There is also a psychoactive skin that heals fairly quickly but it does not actually grant fast healing.


----------



## Crothian (Jun 23, 2007)

Slaved said:
			
		

> As a custom item a ring that grants fast healing 1, uses lesser vigor as its prerequisite spell, and requires 24 hours of constant wearing before it kicks in could be priced at 8k gold pieces.
> 
> There is also a psychoactive skin that heals fairly quickly but it does not actually grant fast healing.




It would be a steal at 8k


----------



## mr_outsidevoice (Jun 24, 2007)

A Potion of Lesser Vigor.

Just because it isn't "In the Book" doesn't mean it can't exist.


----------



## Haffrung Helleyes (Jun 24, 2007)

Well, here's what a ring of fast healing 1 accomplishes for a PC:

1) provides out-of-combat healing for free
2) causes automatic stabilization when at negative HP

What's this worth?

You can estimate the value of 1) by considering how many wands of CLW would be consumed by a party over an entire campaign.  each one heals on avg. 275hp.  One ring for each PC replaces all of these.  The wands can only be used by some PCs (and hence must be supplemented by potions), the rings occupy a body slot.  

2) is worth, I'm guessing, a couple of feats.

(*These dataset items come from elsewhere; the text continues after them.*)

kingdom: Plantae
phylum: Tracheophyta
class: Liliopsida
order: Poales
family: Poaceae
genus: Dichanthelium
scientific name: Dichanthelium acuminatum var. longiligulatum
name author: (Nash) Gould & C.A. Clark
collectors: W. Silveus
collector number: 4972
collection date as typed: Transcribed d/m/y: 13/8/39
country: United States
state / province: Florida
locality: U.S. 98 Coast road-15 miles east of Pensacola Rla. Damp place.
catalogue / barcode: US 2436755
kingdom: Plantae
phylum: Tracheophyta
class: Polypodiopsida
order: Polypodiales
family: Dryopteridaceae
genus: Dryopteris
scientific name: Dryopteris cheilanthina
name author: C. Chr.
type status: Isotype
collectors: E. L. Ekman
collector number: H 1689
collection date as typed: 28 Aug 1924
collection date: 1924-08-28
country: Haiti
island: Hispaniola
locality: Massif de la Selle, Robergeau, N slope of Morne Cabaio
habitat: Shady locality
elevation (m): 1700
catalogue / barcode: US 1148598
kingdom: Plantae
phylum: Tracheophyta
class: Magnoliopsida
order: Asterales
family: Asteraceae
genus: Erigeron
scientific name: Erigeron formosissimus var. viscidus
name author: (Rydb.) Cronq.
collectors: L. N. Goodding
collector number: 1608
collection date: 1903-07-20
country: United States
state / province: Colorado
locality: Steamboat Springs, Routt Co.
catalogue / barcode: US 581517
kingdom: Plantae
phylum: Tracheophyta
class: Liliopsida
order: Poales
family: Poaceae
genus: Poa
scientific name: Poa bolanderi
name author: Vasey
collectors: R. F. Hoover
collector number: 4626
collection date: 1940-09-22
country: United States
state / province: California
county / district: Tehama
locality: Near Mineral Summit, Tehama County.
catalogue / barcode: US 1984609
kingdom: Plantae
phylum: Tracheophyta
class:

I'm not sure what this would be worth..I'd put it somwhere between 12K and 20K gp.  Certainly far less than 300000!

Ken


----------



## Mistwell (Jun 24, 2007)

As mentioned, one of the Psychoactive skins does this.  It's called Skill of the Troll I think.  It grants 5 hp/minute, which is essentially .5 fast healing.  It also lets you reattach limbs, but that's an odd power that won't come up much.

I'd have to check the price, but I vaguely recall it's about 68,000 gp.


----------



## Shayuri (Jun 24, 2007)

Also compare to a Ring of Regeneration. Fast Healing 1 is better than the RoR.


----------



## PallidPatience (Jun 24, 2007)

Shayuri said:
			
		

> Fast Healing 1 is better than the RoR.




Which is ridiculously overpriced.


----------



## KerlanRayne (Jun 28, 2007)

There is a graft in the Lords of Madness book that basically replaces your blood, making it slotless. There are no drawbacks as it is not visible at all. I think it's a little cheaper than the ring too. 

KerlanRayne


----------



## Darklone (Jun 28, 2007)

MIC has that Millenial Chainmail relic for 8K which grants Fast Healing 3. Among other things.


----------



## milo (Jun 28, 2007)

I don't know if this works for most people, but I houserule the ring of regen to do 1 hp per round.  I think it rather useless and overpriced otherwise.


----------



## Mistwell (Jun 28, 2007)

Darklone said:
			
		

> MIC has that Millenial Chainmail relic for 8K which grants Fast Healing 3. Among other things.




With a feat or giving up a major spell slot, and worshipping a particular diety.

I don't think a relic's price should be used to price that particular power - particularly the relic power portion of that relic.


----------



## Darklone (Jun 29, 2007)

I still think it's pretty cheap


----------



## Korak (Jun 29, 2007)

For a slotted Fast Healing 1 item... off the cuff, I would say no less than 40,000, no more than 80,000.


----------